Add interactivity to the slide show

  1. On the first slide, right-click the border of the left Action button (the first interactive choice), and click Edit Hyperlink.
  2. Click Hyperlink to, click the list box, and then click Slide.
  3. Select the slide that you want readers to link to when they click the button, and click OK twice.
  4. Repeat the steps to add a hyperlink to the right Action button and then to the buttons on all of the slides.
  5. To test a link, right-click the button, and then click Open Hyperlink.

Teacher Tips

   
  • Have students develop their own interactive short stories.

    Encourage them to imagine wildly different plot turns and character behaviors. Choose several short stories to feature in class and encourage class participation in choosing the path each story will take.
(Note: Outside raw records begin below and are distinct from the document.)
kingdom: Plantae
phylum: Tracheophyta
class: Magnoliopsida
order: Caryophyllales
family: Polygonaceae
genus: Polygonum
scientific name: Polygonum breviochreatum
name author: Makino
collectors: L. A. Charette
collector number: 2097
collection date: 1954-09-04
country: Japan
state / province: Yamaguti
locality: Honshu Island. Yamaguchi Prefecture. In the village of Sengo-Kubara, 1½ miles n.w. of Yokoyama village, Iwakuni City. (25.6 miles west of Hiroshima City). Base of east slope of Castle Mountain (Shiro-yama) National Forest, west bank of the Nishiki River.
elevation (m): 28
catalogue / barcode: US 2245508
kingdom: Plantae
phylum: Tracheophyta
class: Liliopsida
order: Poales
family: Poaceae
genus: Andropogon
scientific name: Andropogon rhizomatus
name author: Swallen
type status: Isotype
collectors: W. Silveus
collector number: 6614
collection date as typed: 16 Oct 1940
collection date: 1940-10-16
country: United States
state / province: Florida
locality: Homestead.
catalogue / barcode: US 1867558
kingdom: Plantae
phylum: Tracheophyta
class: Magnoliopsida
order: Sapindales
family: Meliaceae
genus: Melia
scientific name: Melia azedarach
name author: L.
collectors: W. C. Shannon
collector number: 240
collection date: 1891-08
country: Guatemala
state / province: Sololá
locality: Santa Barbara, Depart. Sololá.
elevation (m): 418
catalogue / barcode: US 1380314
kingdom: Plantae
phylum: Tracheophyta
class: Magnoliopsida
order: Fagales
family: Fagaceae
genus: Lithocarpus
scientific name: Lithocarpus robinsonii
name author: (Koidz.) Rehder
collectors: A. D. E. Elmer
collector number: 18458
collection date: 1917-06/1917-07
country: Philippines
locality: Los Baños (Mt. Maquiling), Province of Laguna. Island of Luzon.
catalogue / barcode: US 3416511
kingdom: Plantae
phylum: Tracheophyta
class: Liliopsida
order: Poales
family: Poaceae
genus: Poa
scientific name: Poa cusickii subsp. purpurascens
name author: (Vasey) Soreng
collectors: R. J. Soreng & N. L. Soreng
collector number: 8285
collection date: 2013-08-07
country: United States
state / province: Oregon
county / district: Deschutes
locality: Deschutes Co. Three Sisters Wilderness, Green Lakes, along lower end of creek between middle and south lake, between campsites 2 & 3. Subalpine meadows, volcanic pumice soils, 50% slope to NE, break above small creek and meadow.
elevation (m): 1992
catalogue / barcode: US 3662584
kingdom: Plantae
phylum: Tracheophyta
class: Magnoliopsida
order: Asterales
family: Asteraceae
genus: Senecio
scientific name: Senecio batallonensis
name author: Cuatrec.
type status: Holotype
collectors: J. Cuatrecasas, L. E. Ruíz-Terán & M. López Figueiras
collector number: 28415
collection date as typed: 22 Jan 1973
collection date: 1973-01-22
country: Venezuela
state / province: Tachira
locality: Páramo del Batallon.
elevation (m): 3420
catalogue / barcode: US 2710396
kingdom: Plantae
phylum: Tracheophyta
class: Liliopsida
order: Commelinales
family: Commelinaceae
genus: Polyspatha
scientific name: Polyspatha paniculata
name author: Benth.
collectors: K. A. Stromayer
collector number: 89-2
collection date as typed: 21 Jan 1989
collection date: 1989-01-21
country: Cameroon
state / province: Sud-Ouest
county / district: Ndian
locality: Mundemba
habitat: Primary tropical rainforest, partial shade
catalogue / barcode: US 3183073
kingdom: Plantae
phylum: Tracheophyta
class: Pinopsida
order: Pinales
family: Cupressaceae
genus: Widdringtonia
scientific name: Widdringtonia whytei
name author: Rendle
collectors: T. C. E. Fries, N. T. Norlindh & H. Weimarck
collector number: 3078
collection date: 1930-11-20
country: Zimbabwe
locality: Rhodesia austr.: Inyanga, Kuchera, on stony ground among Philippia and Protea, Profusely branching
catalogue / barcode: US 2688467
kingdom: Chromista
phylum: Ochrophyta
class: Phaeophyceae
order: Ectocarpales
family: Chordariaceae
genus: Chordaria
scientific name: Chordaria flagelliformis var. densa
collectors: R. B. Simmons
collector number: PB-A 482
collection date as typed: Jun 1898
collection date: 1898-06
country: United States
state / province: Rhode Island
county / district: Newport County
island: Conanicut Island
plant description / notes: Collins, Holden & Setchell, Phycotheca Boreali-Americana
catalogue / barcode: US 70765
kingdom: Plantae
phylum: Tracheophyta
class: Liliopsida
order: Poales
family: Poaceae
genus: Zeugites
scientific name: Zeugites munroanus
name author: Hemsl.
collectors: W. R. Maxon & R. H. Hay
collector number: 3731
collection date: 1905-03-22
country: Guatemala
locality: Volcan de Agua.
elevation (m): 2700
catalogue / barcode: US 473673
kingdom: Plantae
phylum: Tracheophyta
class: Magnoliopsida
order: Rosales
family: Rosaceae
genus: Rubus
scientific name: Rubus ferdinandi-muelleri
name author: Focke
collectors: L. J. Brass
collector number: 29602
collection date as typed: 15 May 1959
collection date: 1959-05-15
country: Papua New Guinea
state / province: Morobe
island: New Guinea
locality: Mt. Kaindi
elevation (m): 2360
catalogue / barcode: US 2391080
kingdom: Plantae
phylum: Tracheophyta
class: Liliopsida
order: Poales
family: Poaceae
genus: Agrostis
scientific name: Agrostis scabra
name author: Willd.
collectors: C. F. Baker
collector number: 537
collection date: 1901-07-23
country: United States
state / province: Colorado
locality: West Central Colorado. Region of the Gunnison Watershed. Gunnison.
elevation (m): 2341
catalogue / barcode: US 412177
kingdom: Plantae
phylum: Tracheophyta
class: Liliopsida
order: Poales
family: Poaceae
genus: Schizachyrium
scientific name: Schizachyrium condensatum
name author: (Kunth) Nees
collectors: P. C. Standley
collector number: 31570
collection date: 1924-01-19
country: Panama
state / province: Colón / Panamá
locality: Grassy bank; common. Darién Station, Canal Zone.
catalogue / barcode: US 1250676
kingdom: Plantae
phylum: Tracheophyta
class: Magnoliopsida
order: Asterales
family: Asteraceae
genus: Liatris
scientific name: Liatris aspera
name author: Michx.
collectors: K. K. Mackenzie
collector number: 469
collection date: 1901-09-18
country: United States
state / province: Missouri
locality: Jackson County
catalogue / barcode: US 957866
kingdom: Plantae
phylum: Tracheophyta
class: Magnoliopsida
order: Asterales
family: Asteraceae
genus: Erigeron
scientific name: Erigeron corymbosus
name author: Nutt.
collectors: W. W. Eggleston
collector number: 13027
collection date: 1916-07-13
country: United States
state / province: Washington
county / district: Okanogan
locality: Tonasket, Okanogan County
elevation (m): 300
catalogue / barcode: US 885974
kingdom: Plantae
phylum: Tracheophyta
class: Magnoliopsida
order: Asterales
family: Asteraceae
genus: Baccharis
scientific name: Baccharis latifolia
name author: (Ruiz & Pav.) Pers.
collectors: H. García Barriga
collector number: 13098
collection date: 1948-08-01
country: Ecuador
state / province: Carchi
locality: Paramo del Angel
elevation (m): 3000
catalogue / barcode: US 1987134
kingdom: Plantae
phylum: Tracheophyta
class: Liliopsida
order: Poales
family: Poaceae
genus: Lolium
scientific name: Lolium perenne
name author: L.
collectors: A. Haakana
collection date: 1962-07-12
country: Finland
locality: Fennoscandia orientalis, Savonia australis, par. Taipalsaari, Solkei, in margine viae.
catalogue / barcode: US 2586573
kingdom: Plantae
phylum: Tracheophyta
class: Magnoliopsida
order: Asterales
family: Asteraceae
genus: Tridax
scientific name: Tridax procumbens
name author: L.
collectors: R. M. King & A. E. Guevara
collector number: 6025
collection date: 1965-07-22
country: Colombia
  • Make your presentations more interactive

    Create an interactive table of contents of your presentation by creating buttons and inserting hyperlinks to specific pages.

​Design your slide show

After adding your text and interactivity, you can change the appearance of your slide show. For example you can:

  1. Change the layout. Each slide can have its own look if you want. Let the needs of the story help you decide what to do.
  2. Add pictures and graphics. Make the story more enjoyable to look at and read.
  3. Change the Theme. On the Design tab, select a Theme that supports your story. You can also modify the colors, fonts, and effects. The choices in the Themes group affect the look of every slide, so the design of your slide show will be consistent. For example, all of your Action buttons will have the same color.
  4. Add slide transitions. Click a slide and, on the Animations tab, select a Transition, such as a Fade or Wipe. You can even add a sound. When a reader selects the slide, the Transition will appear and the sound will play.

Play your slide show

After saving your presentation, click the Slide Show tab, and then in the Start Slide Show group, click From Beginning. Use your interactive Action buttons to move from one part of the story to the next. Make sure all of your links work the way you want them to. Save your story, and then have some friends in your class try it out. The paths should work each time someone reads your story. Who knows which path each reader will take next time!

Additional tips:

  1. Try printing your story so that other students can see all of the possible scenes. This is a good way to proofread the stories and to check whether there are any dead ends.
  2. Remember to include action buttons on all slides so that the reader always has a direction to follow. Never leave a dead end on any slide. You might even want to add a button on the last slide of each path that takes the reader back to the beginning, so that he or she can read through the story again, this time making different choices.